Falsa berry (Grewia asiatica L.) is a nutritionally rich fruit that is native to the Indian subcontinent, known for its antioxidant and medicinal importance. In Pakistan, falsa berry is cultivated across various agroecological zones and fulfils the needs of the local population. Effective pollination improves fruit set, yield, and essential post-harvest characteristics of the falsa berry. The current study was conducted to evaluate the effects of insect pollinators on fruit yield and the physical and biochemical properties of the falsa berry. A small falsa orchard with an area of 0.05 ha was selected to test the open-pollinated and pollinator-restricted treatments. Pollinators' abundance and foraging behaviour were recorded for eight pollinator species, i.e., Apis florea, A. dorsata, Megachile lantana, M. hera, M. cephalotes, M. bicolor, Eristalinus aeneus, and E. megacephalus. Twenty plants were randomly selected for data recording.
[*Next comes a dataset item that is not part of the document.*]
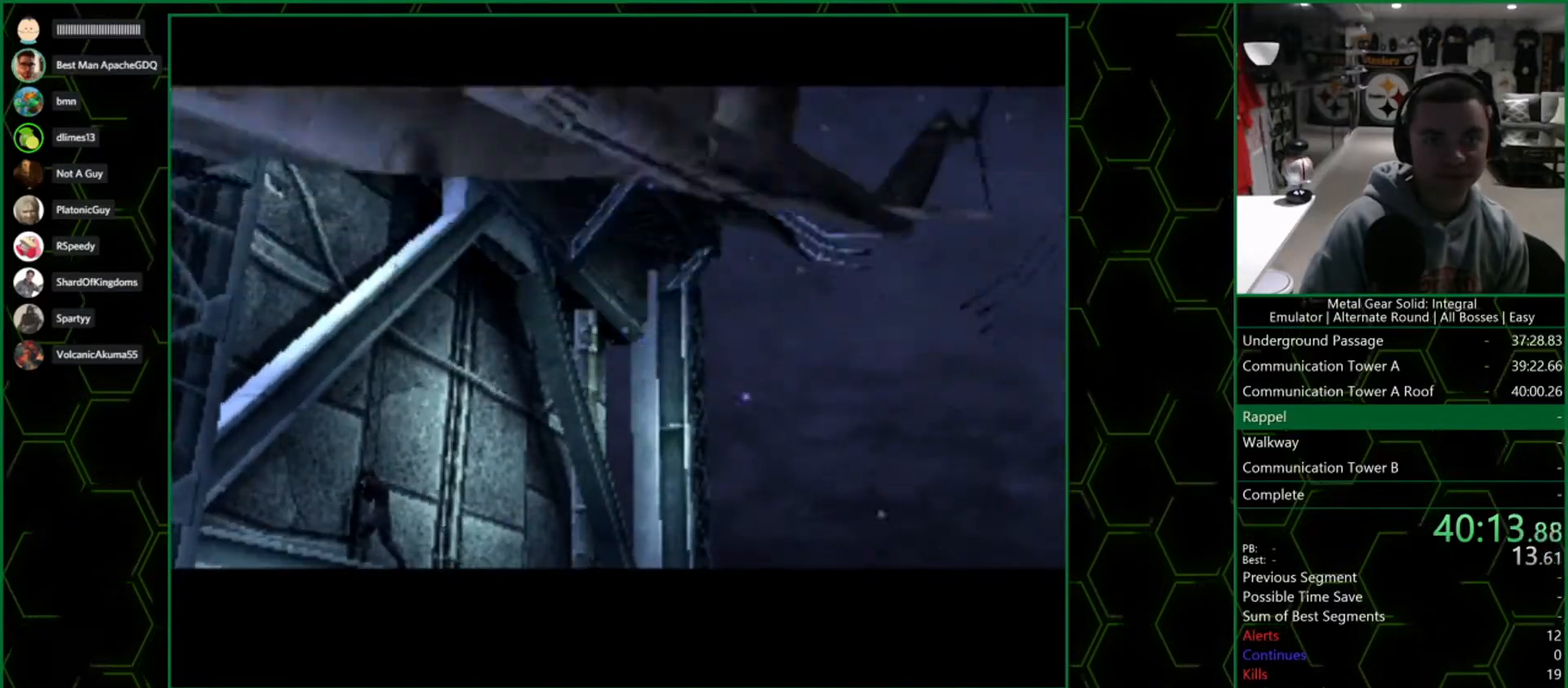
{"buttons": ["CROSS", "DPAD_DOWN"], "left_stick": "center", "right_stick": "center", "events": []}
Physical parameters, including fruit weight, length, and width, were recorded, while biochemical parameters, including TSS, pH, and vitamin C, were also determined. The highest abundance of insect pollinators in the falsa field was recorded at 8:00 am, as compared to other recording times. Megachile cephalotes was the most abundant bee visiting the flower. In terms of stay time, Eristalinus aeneus, E. megacephalus, and A. mellifera spent more time per flower, as compared to other species. Open pollination resulted in higher fruit set than self-pollination. Similar trends were observed in the physical parameters: fruit weight increased by 1.4 times, fruit length by 1.35 times, and fruit width by 1.23 times. Open-pollinated fruits were available for market for a longer period than caged-pollinated fruits, with 90% marketable 3 days after harvesting. Similar trends were observed in physicochemical parameters, with open-pollinated fruits showing higher TSS and pH. These findings reveal the significance of insect pollinators in enhancing the yield and postharvest parameters of falsa berry.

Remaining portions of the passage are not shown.